Read in and examine the output nowcast cases.
summarised_nowcast <- readRDS(paste0(target_dir, "/latest/summarised_nowcast.rds"))
tail(summarised_nowcast)
#> date type bottom top lower upper median mean
#> 1: 2020-03-17 Observed by report date NA NA NA NA 296 NA
#> 2: 2020-03-18 Observed by report date NA NA NA NA 343 NA
#> 3: 2020-03-19 Observed by report date NA NA NA NA 399 NA
#> 4: 2020-03-20 Observed by report date NA NA NA NA 454 NA
#> 5: 2020-03-21 Observed by report date NA NA NA NA 605 NA
#> 6: 2020-03-22 Observed by report date NA NA NA NA 367 NA
#> confidence
#> 1: 1
#> 2: 1
#> 3: 1
#> 4: 1
#> 5: 1
#> 6: 1
Read in and examine the output time-varying estimates.
time_varying_params <- readRDS(paste0(target_dir, "/latest/time_varying_params.rds"))
names(time_varying_params)
#> [1] "R0" "rate_of_spread" "raw_R0"
Examine the summarised Rt estimates.
tail(time_varying_params$R0)
#> type date rt_type bottom top lower upper median
#> 1: nowcast 2020-03-09 nowcast 1.201786 1.482101 1.219509 1.300683 1.289869
#> 2: nowcast 2020-03-10 nowcast 1.163689 1.493488 1.163689 1.279485 1.279485
#> 3: nowcast 2020-03-11 nowcast 1.227604 1.502693 1.227604 1.267199 1.267199
#> 4: nowcast 2020-03-12 nowcast 1.179222 1.342219 1.250780 1.307949 1.265503
#> 5: nowcast 2020-03-13 nowcast 1.124467 1.350155 1.253722 1.350155 1.255616
#> 6: nowcast 2020-03-14 nowcast 1.054925 1.302339 1.086232 1.214977 1.184348
#> mean std prob_control mean_window sd_window mean_crps sd_crps
#> 1: 1.318159 0.10372410 0.00 3.4 0.8164966 5.744 1.846546
#> 2: 1.327028 0.10624934 0.00 4.2 1.6329932 3.672 1.038717
#> 3: 1.306971 0.10383570 0.00 4.2 2.4494897 4.288 1.207035
#> 4: 1.262450 0.05103133 0.00 3.6 1.6583124 7.736 4.043480
#> 5: 1.241697 0.07963535 0.00 4.0 2.3273733 10.296 9.058793
#> 6: 1.176528 0.08920745 0.04 1.8 0.7637626 7.552 3.564492
#> R0_range
#> 1: <list>
#> 2: <list>
#> 3: <list>
#> 4: <list>
#> 5: <list>
#> 6: <list>
Examine the Rt and case plot.
knitr::include_graphics(paste0(target_dir, "/latest/rt_cases_plot.png"))
This function provides a wrapper to {rt_pipeline}
that allows it to be
run on multiple regions at once with the same assumed report delay.
Define a new target directory.
target_dir <- file.path(tempdir(), "test-regional")
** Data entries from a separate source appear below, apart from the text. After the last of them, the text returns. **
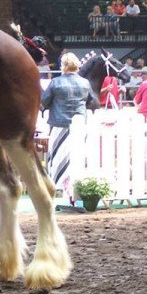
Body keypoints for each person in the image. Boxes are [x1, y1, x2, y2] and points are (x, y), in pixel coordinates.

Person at [41, 52, 94, 201]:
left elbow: (43, 103)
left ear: (63, 66)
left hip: (59, 125)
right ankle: (76, 193)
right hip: (79, 125)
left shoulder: (55, 82)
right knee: (78, 157)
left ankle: (58, 192)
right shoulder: (85, 82)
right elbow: (90, 101)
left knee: (58, 159)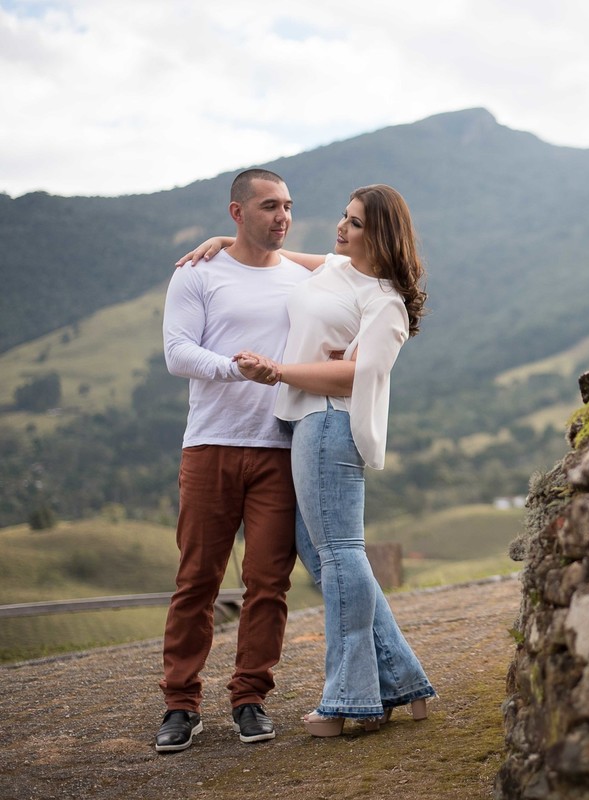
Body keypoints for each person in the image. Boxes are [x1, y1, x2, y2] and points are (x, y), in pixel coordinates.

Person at [181, 183, 437, 737]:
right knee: (323, 558)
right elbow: (276, 256)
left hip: (328, 423)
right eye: (344, 216)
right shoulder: (336, 268)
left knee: (340, 555)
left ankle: (349, 698)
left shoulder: (385, 302)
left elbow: (355, 375)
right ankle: (401, 680)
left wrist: (280, 371)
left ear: (381, 236)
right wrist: (227, 240)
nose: (341, 227)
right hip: (303, 423)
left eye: (355, 223)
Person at [157, 168, 311, 753]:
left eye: (287, 205)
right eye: (269, 206)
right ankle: (180, 704)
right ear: (237, 212)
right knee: (196, 580)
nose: (282, 216)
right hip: (210, 446)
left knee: (268, 583)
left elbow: (356, 267)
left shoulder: (302, 278)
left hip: (280, 447)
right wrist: (234, 368)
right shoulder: (197, 273)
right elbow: (177, 353)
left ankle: (250, 699)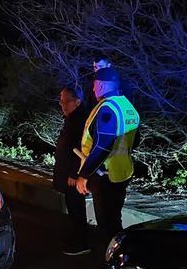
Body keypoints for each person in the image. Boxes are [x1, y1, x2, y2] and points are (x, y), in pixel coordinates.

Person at [75, 67, 140, 254]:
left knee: (106, 227)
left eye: (95, 86)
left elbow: (101, 147)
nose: (93, 90)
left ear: (101, 85)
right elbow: (134, 141)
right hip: (122, 172)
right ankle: (120, 261)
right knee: (114, 221)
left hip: (105, 176)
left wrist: (83, 175)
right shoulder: (128, 107)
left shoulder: (107, 109)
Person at [52, 87, 91, 254]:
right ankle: (77, 237)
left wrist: (75, 173)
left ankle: (82, 242)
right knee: (72, 206)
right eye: (61, 101)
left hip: (73, 175)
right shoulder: (71, 119)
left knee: (76, 207)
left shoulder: (80, 120)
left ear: (77, 101)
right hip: (67, 171)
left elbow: (82, 148)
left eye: (67, 101)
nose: (63, 105)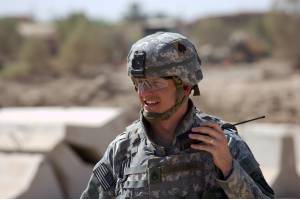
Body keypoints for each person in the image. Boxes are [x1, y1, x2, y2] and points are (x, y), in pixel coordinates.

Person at [81, 32, 274, 198]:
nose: (144, 93)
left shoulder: (223, 144)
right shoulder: (122, 150)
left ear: (186, 85)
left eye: (155, 83)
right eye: (139, 83)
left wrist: (228, 168)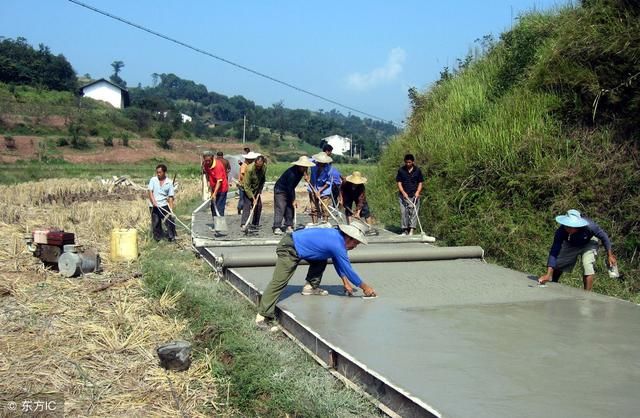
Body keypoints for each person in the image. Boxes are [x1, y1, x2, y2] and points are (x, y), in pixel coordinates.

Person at [255, 221, 378, 330]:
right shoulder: (337, 244)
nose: (355, 247)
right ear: (349, 238)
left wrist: (345, 282)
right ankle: (262, 315)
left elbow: (337, 261)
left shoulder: (337, 237)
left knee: (321, 259)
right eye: (355, 243)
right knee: (279, 281)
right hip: (289, 247)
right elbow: (348, 269)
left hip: (297, 245)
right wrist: (365, 287)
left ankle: (310, 287)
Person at [538, 209, 617, 290]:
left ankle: (586, 295)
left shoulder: (590, 226)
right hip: (571, 243)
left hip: (589, 243)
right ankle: (553, 283)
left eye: (572, 226)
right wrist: (548, 274)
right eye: (567, 226)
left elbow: (604, 237)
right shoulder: (561, 231)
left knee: (587, 265)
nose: (569, 229)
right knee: (559, 264)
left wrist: (609, 255)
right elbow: (554, 251)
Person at [273, 156, 315, 235]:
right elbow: (290, 188)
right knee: (281, 207)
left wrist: (306, 176)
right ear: (299, 165)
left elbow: (305, 173)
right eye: (304, 167)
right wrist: (293, 200)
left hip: (289, 189)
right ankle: (277, 227)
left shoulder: (302, 170)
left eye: (306, 167)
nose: (305, 168)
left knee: (290, 208)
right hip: (280, 190)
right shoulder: (292, 173)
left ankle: (289, 225)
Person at [396, 154, 424, 235]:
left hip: (414, 195)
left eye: (409, 162)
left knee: (414, 212)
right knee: (404, 212)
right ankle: (405, 229)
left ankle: (412, 229)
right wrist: (403, 192)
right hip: (403, 196)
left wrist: (418, 192)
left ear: (413, 162)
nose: (408, 164)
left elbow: (420, 182)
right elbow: (399, 182)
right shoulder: (401, 170)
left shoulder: (417, 170)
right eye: (406, 162)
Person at [148, 164, 176, 242]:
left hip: (164, 205)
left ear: (164, 172)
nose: (158, 174)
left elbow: (170, 197)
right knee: (156, 222)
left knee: (169, 220)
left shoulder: (169, 182)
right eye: (157, 172)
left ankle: (172, 236)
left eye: (160, 172)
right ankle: (158, 238)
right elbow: (150, 192)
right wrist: (153, 202)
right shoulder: (153, 180)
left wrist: (171, 210)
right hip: (154, 206)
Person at [241, 155, 267, 229]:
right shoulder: (249, 169)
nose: (258, 167)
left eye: (260, 166)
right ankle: (244, 223)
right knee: (247, 205)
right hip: (247, 190)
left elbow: (262, 179)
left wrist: (260, 189)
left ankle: (255, 223)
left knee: (258, 206)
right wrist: (253, 198)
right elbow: (246, 186)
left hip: (257, 189)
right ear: (255, 163)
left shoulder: (264, 167)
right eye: (257, 166)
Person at [308, 153, 333, 224]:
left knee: (325, 208)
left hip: (325, 190)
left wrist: (319, 191)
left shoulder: (329, 169)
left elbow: (328, 183)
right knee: (314, 208)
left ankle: (325, 224)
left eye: (322, 163)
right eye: (319, 162)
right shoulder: (313, 163)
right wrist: (306, 174)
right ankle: (314, 224)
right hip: (312, 187)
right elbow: (304, 162)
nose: (320, 164)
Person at [206, 152, 229, 219]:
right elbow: (207, 174)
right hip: (213, 187)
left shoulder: (218, 166)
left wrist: (214, 193)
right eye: (206, 160)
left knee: (219, 207)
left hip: (222, 189)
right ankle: (215, 222)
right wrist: (208, 184)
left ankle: (219, 225)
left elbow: (219, 181)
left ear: (212, 158)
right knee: (213, 206)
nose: (207, 162)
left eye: (208, 161)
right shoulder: (206, 164)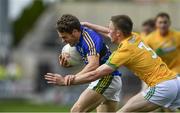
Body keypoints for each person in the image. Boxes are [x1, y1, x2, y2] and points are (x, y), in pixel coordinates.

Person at [45, 14, 180, 112]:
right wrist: (88, 24)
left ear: (118, 33)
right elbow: (108, 33)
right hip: (175, 81)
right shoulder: (134, 37)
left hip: (162, 86)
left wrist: (68, 80)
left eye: (110, 29)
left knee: (123, 111)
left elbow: (95, 73)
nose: (107, 31)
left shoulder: (123, 52)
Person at [48, 14, 122, 112]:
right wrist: (69, 64)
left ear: (74, 32)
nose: (63, 41)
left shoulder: (89, 39)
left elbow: (93, 65)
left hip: (107, 79)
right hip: (109, 79)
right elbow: (88, 60)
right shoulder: (79, 34)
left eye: (64, 37)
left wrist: (74, 77)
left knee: (76, 111)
Define cases in multiple regions delineated by the region variable.
cases <- data.table::rbindlist(list(
data.table::copy(cases)[, region := "testland"],
cases[, region := "realland"]))
Run the pipeline on each region in turn. The commented code (requires
the {future}
package) can be used to run regions in parallel (see
here
for an optimised nested example).
# future::plan("multiprocess")
regional_rt_pipeline(cases = cases,
delay_defs = delay_dist,
target_folder = target_dir)
List output folders.
list.files(target_dir, recursive = FALSE)
#> [1] "realland" "testland"
Summarise the results accross all regions.
EpiNow::regional_summary(results_dir = file.path(tempdir(), "test-regional"),
summary_dir = file.path(tempdir(), "test-summary"),
target_date = "latest",
region_scale = "Country",
csv_region_label = "country",
log_cases = TRUE)
An example of the summary output can be seen here.
Rmarkdown templates are provided in the package (templates
) for
semi-automated reporting of the estimates. These are currently
undocumented but an example integration can be seen
here.
If using these templates to report your results please highlight our
limitations as these are key to
understanding our results.
File an issue here if you have identified an issue with the package. Please note that due to operational constraints priority will be given to users informing government policy or offering methodological insights. We welcome all contributions, in particular those that improve the approach or the robustness of the code base.